Composer and arranger Dave Slonaker believes that we are in a new Golden Age for big bands, and considering the success of his debut recording, Intrada (2013), he is probably right. Not only was the album nominated for a Grammy for Best Large Jazz Ensemble Album, Intrada also received stellar reviews.
Slonaker´s music is contemporary in the best sense of the word, harmonically sophisticated yet always accessible thanks to an unswerving reliance on time-honoured melodies and rhythms. In other words, this is big band jazz that quickens the pulse, swings hard and enhances the tradition.Jack Bowers of All About Jazz
Slonaker wrote nine numbers of the ten track album Convergency (I Had the Craziest Dream was written by Harry Warren and Mack Gordon), so how does it stand up to the words of Jack Bowers? In short, Convergency stand up very well! From the opening title track to the closing ballad this album if full of texture, colour, wonderful tones and tempo variations.
Dave Slonaker is a long-time fan of ‘Concerto for Orchestra’ by Béla Bartók, and wrote ‘Convergency’ as a mini-concerto for big band featuring different sections and textures as building blocks to a swinging finale. This is a terrific opening track with so much content packed into its seven minutes of playing time but never feeling overstuffed. ‘Duelity’ features Bob Sheppard on alto sax and Ron Stout on trumpet weaving in and out of the melody in a friendly, swinging duel – and swing they do, it is a wonderful sound.
‘A Gathering Circle’ and ‘Inner Voices’ are more reflective pieces that have their own controlled energy about them. The soloists do a great job but it is the horn section that keep the sound grounded along with the steady pulse provided by Peter Erskine on drums. In-between these two tracks sits ‘A Curve in the Road’ built on a four-note motive with a curve in its melodic shape.

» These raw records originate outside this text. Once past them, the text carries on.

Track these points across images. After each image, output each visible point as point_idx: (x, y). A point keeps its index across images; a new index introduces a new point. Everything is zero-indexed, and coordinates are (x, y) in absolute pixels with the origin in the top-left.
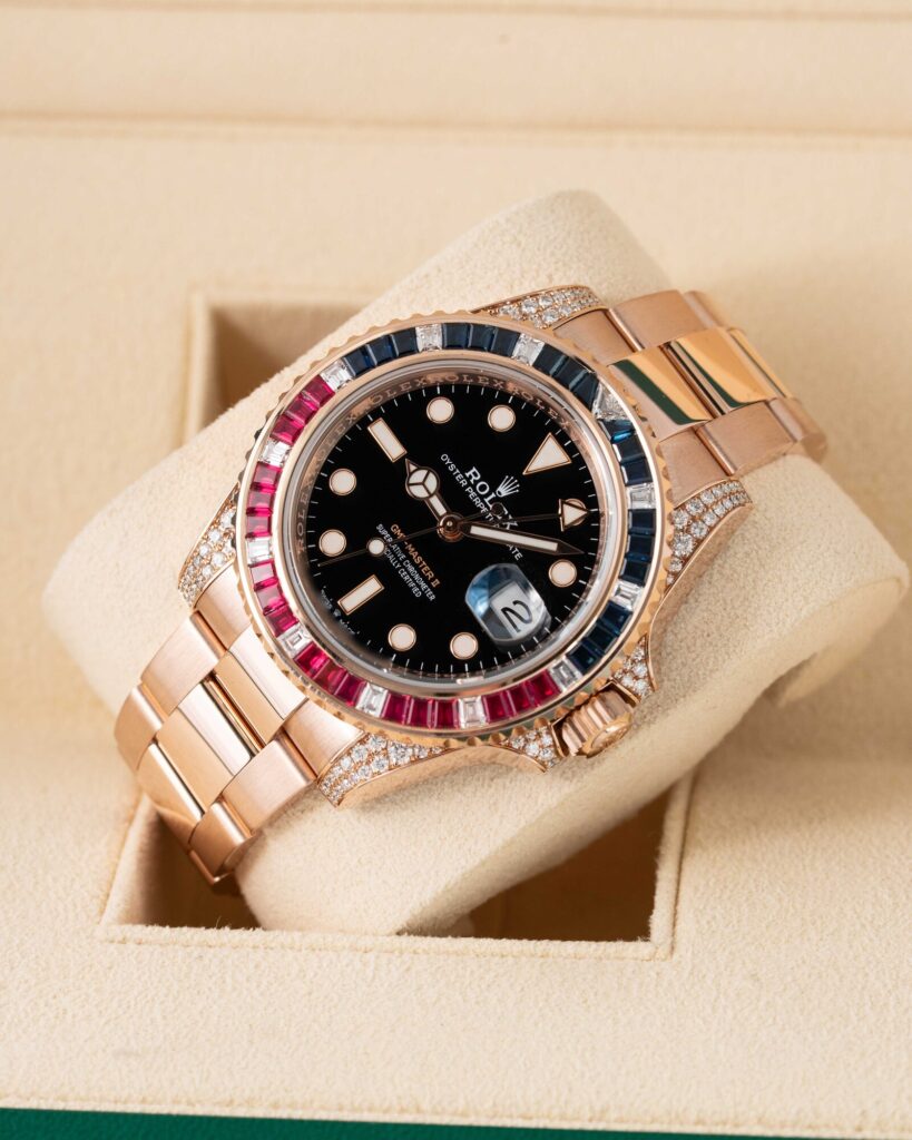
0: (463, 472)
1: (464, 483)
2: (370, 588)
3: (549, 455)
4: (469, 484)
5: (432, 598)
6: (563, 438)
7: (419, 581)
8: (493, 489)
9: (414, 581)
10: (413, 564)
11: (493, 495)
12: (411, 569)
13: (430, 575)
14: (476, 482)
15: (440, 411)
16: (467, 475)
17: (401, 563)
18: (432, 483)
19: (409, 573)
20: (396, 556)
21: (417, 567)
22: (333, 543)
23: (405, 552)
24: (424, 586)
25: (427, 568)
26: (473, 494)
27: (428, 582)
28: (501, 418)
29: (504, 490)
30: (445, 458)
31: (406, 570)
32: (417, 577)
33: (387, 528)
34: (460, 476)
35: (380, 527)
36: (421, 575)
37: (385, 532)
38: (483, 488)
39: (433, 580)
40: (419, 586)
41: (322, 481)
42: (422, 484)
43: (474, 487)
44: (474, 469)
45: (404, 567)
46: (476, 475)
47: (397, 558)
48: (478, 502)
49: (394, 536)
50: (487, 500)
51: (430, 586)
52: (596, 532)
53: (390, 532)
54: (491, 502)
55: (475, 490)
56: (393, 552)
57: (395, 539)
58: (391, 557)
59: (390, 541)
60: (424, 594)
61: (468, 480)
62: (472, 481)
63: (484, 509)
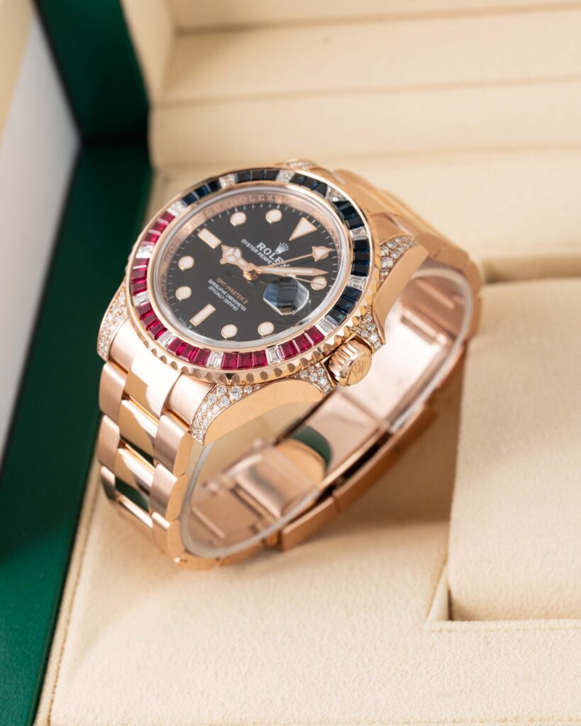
0: (255, 245)
1: (256, 251)
2: (209, 310)
3: (304, 228)
4: (259, 251)
5: (245, 309)
6: (310, 219)
7: (235, 303)
8: (273, 251)
9: (233, 303)
10: (231, 295)
11: (274, 254)
12: (231, 298)
13: (242, 298)
14: (263, 249)
15: (238, 219)
16: (258, 247)
17: (224, 296)
18: (238, 253)
19: (229, 300)
20: (221, 293)
21: (234, 297)
22: (184, 293)
23: (226, 290)
24: (239, 304)
25: (240, 296)
26: (261, 255)
27: (240, 301)
28: (274, 216)
29: (280, 250)
30: (244, 241)
31: (228, 299)
32: (234, 301)
33: (215, 280)
34: (254, 248)
35: (210, 281)
36: (237, 299)
37: (214, 283)
38: (267, 252)
39: (244, 301)
40: (236, 305)
41: (174, 266)
42: (232, 256)
43: (262, 252)
44: (261, 244)
45: (226, 297)
46: (262, 246)
47: (222, 294)
48: (266, 259)
50: (270, 257)
51: (243, 304)
52: (337, 261)
53: (218, 283)
54: (273, 257)
55: (263, 253)
56: (219, 292)
57: (220, 285)
58: (218, 295)
59: (217, 286)
60: (239, 309)
61: (259, 249)
62: (261, 249)
63: (269, 262)
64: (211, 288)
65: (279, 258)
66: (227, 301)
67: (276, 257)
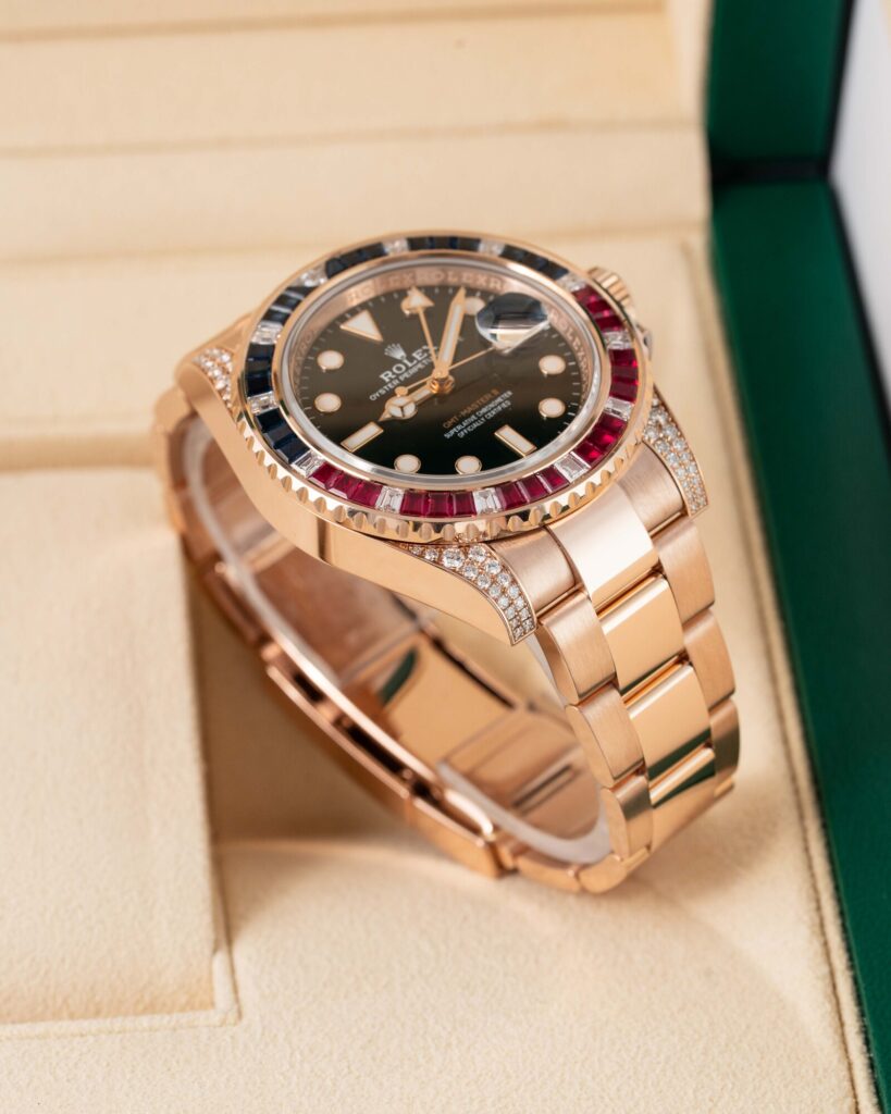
2: (507, 435)
3: (364, 326)
4: (397, 378)
5: (509, 393)
7: (495, 403)
8: (399, 362)
9: (496, 407)
10: (480, 409)
11: (406, 361)
12: (484, 410)
13: (488, 396)
14: (394, 373)
15: (328, 403)
16: (387, 380)
17: (479, 418)
19: (489, 411)
21: (482, 407)
22: (468, 465)
23: (468, 416)
24: (499, 400)
25: (481, 399)
26: (406, 375)
27: (496, 398)
28: (331, 360)
29: (399, 354)
30: (373, 397)
31: (486, 413)
32: (492, 405)
33: (447, 431)
34: (390, 385)
35: (448, 436)
36: (488, 403)
37: (452, 432)
38: (399, 369)
39: (492, 394)
40: (500, 404)
42: (402, 407)
43: (398, 375)
45: (483, 415)
47: (475, 421)
49: (454, 425)
51: (499, 396)
53: (451, 428)
54: (411, 362)
55: (402, 374)
56: (471, 424)
57: (460, 422)
58: (475, 426)
59: (459, 427)
60: (507, 399)
61: (391, 380)
62: (393, 377)
63: (420, 366)
64: (462, 435)
65: (414, 355)
66: (490, 415)
67: (411, 359)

It first appears melodically in the antiphonal pile-ons of the ensemble at the beginning but is rhythmically foreshadowed by the drums in the first two bars. The effect is a joy to listen to.

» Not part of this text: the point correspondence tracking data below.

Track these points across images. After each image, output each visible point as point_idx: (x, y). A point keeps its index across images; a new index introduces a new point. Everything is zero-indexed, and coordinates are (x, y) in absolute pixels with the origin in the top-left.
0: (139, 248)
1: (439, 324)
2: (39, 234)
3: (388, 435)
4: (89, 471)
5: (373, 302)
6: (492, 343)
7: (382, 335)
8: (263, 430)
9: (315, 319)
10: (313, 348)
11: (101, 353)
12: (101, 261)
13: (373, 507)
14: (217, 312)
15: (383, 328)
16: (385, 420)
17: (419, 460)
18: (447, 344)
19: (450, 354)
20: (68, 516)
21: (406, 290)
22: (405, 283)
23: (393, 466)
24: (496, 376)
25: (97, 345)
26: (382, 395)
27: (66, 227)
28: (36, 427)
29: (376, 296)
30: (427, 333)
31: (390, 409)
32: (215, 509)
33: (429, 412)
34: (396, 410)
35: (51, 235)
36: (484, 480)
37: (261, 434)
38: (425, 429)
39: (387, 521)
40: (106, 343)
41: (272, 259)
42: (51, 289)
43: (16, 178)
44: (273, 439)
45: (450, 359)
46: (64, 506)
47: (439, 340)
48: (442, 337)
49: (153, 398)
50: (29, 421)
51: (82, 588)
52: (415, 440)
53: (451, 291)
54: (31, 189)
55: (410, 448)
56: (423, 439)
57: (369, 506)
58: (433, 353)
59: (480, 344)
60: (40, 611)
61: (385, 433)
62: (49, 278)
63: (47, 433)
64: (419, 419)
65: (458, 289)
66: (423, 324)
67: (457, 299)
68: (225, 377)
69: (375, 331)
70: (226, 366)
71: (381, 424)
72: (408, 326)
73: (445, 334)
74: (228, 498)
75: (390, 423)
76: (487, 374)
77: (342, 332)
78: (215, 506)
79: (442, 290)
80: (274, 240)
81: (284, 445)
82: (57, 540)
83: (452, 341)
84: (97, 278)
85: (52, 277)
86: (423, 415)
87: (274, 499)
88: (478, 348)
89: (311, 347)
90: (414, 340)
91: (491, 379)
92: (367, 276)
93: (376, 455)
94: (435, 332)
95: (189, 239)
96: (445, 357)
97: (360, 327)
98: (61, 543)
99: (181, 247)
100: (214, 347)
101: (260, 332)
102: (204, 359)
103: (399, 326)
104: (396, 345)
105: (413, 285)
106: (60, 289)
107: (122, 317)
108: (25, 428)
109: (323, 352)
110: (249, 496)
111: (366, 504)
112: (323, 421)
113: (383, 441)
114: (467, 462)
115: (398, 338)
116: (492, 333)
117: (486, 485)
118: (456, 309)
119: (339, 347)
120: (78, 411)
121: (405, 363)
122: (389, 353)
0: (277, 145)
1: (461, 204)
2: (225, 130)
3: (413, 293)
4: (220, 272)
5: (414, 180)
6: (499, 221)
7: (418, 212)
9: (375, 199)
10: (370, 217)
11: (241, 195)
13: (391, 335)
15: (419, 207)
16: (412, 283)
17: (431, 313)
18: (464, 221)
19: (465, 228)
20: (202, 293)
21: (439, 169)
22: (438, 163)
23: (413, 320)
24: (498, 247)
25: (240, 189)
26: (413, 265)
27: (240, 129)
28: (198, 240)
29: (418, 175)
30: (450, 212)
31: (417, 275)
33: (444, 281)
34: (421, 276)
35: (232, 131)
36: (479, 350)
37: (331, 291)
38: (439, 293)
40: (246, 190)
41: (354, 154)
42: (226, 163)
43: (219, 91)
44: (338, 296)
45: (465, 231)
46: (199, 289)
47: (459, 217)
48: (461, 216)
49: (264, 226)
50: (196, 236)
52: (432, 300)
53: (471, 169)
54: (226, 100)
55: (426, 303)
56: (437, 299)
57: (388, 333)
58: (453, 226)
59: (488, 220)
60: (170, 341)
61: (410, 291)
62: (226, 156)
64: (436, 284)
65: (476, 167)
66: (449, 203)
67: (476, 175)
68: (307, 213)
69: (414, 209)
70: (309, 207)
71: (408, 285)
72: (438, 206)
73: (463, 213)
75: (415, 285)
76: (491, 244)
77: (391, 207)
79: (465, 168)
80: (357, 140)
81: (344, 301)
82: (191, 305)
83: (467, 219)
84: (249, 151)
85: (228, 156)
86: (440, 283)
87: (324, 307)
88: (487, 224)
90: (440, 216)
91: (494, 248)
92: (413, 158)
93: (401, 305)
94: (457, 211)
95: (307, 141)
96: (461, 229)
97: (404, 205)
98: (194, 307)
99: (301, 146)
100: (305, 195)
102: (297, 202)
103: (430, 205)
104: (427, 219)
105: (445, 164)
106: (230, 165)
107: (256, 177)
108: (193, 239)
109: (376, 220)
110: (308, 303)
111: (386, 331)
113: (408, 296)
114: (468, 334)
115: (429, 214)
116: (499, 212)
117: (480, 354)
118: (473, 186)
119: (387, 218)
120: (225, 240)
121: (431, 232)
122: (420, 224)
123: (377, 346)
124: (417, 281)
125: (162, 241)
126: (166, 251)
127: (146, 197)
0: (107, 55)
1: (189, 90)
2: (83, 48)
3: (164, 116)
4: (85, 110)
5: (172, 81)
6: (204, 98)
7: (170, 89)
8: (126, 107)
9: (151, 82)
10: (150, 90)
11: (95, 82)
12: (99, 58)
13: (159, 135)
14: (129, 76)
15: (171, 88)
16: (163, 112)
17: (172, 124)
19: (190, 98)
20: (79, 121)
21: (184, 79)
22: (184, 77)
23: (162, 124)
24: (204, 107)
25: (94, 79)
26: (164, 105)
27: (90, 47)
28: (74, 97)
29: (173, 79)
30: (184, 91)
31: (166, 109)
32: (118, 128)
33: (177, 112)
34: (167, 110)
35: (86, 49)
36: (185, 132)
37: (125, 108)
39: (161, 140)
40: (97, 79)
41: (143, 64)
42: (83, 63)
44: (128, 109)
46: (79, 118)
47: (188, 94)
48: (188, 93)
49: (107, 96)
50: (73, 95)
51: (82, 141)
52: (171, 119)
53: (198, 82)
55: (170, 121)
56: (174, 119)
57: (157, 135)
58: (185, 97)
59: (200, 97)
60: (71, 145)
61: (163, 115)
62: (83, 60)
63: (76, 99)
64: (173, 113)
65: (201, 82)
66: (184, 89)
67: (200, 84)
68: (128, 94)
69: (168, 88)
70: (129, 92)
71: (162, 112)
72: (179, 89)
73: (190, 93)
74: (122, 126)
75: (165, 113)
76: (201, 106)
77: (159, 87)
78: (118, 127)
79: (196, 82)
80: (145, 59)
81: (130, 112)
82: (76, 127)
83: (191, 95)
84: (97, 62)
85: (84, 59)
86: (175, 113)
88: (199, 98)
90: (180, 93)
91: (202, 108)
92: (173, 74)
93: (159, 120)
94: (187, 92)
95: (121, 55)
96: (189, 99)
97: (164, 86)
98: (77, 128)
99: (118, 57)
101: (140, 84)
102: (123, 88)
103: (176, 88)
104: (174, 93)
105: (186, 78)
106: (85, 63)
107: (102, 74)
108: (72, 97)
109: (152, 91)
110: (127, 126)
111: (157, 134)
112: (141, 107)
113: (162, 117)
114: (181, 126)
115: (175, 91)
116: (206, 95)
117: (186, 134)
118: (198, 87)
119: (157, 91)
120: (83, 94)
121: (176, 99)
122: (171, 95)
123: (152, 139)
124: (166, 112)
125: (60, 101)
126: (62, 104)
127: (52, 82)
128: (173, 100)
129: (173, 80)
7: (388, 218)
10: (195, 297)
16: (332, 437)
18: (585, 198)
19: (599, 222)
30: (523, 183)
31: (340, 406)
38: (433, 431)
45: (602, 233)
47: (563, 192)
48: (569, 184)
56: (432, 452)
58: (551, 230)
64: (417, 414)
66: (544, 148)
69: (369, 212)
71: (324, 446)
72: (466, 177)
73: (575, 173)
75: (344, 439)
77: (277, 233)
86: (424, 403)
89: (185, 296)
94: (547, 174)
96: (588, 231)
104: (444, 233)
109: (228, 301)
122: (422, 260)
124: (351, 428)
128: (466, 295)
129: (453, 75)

‘Sometimes In A Notion’ is one of those tracks that feels familiar, an instant hook. With use of a stop time refrain and an excellent front line lead by trombone and sax this track emphasises what can be done when a composer has multiple instruments at their disposal: that unique blend of sounds seamlessly moving around and between each other – and great use of Edwin Livingston on bass. ‘Vanishing Point’ is another reflective lullaby based tune that calms things down a touch before trombone section takes the lead on ‘And Now The News’. The trombone tone is full and resonant and harks back to some of the very best of the big bands of the golden age of jazz.
I enjoy big band jazz and there are some very good big bands out there and Dave Slonaker’s band holds its own in the genre. Compositionally the tunes are strong and well arranged. The sound produced is terrific, controlled, energetic, emotive, and full-throated. There is something wonderful in the wall of sound that a big band produces but that sound is dependent on well-written and arranged tunes. In Convergency Dave Slonaker has found the perfect blend of rhythm, texture, colour, and melody that should enhance the reputation earned from the release of Intrada.
Musicians: Bob Sheppard, Brian Scanlon, Rob Lockart, Tom Luer, Adam Schroeder/Jay Mason – reeds; Wayne Bergeron, Dan Fornero, Ryan Deweese, Clay Jenkins, Ron Stout – trumpet/flugelhorn; Alex Iles, Charlie Morillas, Ido Meshulam, Bill Reichenbach – trombone; Larry Koonse – electric guitar; Ed Czach – piano; Edwin Livingston – bass; Peter Erskine – drums; Brian Kilgore – percussion.
Tracklist: 1. Convergency. 2. Uncommonly Ground. 3. Duelity. 4. A Gathering Circle. 5. A Curve in the Road. 6. Inner Voices. 7. Sometimes a Notion. 8. Vanishing Point. 9. And Now the News. 10. I Had the Craziest Dream.